* _EXERCISE DETAILS_:
Find the lines in the listing below that include the word "ReportedAt", and report how many there are, with nothing more.
_ _ _
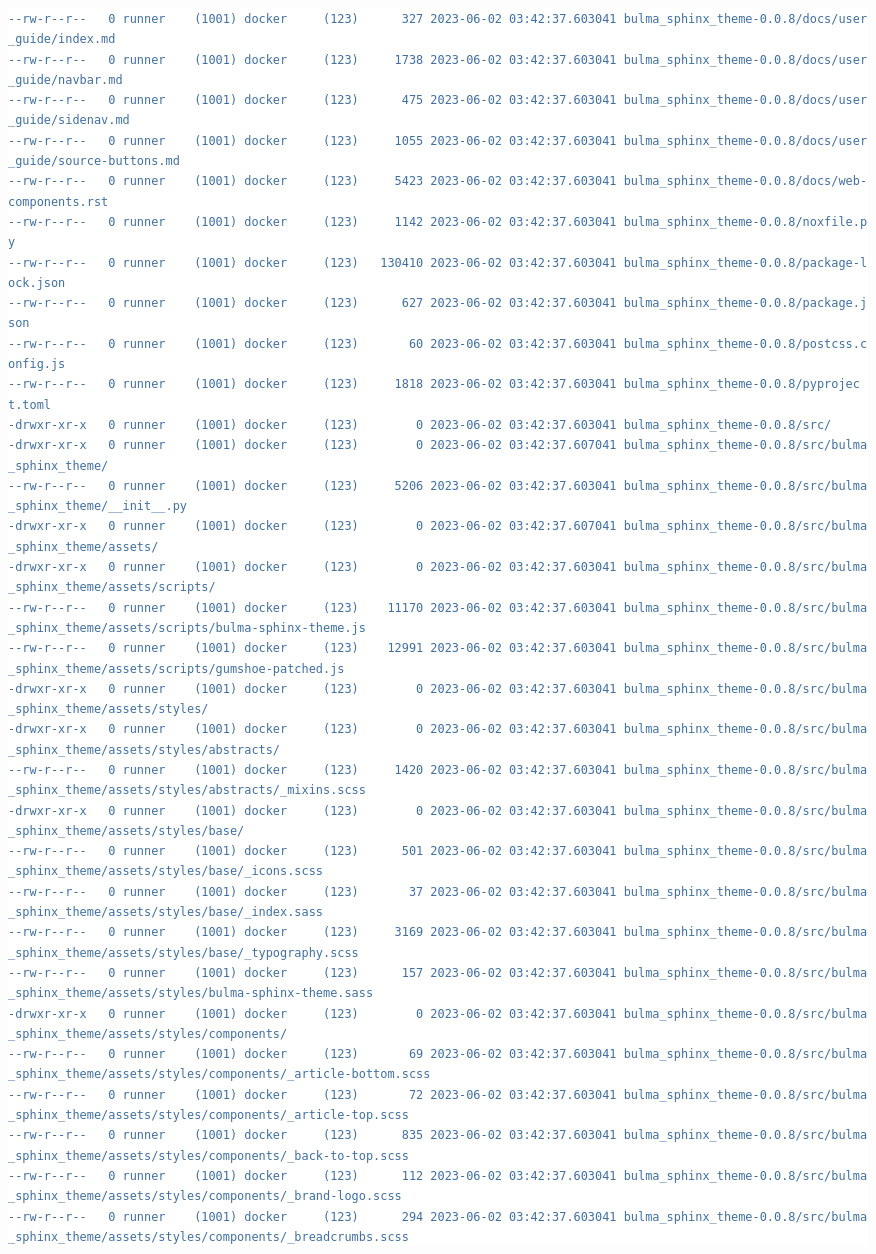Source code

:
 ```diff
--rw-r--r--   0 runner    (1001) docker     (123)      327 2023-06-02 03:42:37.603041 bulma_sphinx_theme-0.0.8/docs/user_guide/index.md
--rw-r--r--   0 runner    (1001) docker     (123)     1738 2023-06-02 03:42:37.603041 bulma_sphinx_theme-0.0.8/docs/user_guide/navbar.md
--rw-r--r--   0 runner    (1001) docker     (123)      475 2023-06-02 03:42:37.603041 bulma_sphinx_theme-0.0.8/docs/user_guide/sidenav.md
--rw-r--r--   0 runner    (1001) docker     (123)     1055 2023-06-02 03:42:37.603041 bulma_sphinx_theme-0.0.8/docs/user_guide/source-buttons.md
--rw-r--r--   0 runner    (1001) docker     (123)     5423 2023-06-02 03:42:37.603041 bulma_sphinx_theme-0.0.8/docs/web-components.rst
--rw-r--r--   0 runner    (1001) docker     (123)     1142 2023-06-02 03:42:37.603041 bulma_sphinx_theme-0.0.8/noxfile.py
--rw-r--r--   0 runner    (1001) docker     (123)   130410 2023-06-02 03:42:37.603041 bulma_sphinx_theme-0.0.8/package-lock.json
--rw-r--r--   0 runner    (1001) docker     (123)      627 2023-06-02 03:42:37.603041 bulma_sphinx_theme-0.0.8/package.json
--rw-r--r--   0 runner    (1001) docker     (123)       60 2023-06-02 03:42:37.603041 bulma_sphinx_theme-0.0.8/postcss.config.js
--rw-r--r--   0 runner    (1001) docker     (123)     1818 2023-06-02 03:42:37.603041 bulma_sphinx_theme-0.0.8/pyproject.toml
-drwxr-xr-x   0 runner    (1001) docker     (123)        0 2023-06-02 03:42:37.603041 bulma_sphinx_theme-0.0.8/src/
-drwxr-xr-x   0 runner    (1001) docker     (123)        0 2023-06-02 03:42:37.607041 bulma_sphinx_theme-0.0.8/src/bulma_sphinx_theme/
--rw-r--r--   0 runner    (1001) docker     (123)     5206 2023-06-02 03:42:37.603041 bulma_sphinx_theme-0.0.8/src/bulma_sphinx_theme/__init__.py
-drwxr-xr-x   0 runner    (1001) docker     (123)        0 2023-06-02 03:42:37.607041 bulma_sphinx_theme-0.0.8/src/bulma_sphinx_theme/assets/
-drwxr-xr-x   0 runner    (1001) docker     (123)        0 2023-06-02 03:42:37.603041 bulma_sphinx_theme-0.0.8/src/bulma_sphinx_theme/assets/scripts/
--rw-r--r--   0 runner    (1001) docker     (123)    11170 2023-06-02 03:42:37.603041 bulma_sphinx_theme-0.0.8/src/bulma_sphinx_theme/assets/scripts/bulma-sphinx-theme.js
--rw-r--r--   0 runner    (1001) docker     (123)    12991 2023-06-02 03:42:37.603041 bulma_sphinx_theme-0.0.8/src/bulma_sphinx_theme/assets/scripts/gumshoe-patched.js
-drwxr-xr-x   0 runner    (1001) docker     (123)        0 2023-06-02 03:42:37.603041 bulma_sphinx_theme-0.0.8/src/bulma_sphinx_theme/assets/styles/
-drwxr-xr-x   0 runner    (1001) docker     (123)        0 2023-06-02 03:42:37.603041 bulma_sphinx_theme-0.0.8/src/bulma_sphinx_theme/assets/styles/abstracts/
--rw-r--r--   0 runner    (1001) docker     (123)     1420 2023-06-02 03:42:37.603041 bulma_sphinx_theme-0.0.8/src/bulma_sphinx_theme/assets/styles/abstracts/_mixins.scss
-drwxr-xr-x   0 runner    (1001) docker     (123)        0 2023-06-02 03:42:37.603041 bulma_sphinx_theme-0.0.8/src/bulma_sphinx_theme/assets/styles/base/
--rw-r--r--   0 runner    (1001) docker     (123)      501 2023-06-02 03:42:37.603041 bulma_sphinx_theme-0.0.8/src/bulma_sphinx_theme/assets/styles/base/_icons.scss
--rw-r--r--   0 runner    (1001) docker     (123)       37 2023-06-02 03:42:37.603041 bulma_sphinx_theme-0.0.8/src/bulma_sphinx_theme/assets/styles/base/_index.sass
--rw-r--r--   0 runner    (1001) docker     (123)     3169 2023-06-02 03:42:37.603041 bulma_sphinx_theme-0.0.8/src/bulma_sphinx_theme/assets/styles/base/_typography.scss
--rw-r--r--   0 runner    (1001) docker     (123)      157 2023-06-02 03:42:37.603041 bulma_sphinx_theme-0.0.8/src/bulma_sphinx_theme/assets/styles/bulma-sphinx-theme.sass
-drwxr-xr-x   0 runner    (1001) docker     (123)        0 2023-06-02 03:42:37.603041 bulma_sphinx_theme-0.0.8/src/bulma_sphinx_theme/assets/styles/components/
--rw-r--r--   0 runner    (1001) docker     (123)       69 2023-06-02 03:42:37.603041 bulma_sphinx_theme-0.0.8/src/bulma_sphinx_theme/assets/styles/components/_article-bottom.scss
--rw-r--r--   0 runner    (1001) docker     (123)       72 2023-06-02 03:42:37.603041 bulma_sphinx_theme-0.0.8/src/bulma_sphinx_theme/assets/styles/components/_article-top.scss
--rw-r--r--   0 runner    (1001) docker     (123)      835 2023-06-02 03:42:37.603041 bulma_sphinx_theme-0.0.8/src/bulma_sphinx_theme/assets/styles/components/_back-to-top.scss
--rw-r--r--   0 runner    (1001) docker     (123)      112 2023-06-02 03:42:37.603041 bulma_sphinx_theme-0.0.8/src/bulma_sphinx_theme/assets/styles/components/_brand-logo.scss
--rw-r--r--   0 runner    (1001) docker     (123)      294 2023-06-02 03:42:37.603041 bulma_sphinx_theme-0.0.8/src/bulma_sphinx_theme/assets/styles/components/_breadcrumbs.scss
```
_ _ _
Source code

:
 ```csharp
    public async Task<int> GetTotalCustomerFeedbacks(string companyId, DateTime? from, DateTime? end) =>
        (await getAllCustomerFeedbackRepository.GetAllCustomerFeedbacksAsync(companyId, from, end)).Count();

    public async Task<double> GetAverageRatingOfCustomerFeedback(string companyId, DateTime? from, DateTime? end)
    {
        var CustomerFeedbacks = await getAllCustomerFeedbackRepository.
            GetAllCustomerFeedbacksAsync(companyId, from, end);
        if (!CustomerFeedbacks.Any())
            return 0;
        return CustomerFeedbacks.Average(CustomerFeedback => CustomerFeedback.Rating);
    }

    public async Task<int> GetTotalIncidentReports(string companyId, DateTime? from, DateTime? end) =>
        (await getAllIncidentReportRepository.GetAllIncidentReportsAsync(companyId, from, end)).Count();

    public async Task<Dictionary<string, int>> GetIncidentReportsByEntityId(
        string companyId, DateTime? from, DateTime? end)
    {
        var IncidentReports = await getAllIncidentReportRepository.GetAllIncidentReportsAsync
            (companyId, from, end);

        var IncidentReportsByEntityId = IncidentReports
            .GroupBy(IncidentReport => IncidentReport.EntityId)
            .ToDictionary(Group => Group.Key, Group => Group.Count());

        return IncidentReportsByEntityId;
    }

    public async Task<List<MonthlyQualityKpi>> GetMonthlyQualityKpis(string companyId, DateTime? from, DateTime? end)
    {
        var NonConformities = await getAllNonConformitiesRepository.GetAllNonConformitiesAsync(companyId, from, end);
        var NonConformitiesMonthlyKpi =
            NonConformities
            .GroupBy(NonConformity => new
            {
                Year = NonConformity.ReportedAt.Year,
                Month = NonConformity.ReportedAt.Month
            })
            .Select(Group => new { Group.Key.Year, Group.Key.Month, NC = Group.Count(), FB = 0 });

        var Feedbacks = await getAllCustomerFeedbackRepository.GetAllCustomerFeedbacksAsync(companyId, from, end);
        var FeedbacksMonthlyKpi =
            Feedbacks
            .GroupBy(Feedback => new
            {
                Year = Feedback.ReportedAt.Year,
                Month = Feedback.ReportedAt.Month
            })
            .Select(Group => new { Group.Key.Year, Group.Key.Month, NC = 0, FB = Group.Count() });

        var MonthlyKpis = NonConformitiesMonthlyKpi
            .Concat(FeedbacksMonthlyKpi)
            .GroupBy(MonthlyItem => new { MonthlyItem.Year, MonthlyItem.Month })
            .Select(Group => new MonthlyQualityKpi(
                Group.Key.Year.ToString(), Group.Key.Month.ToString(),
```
_ _ _
* _EXERCISE OUTPUT_:
4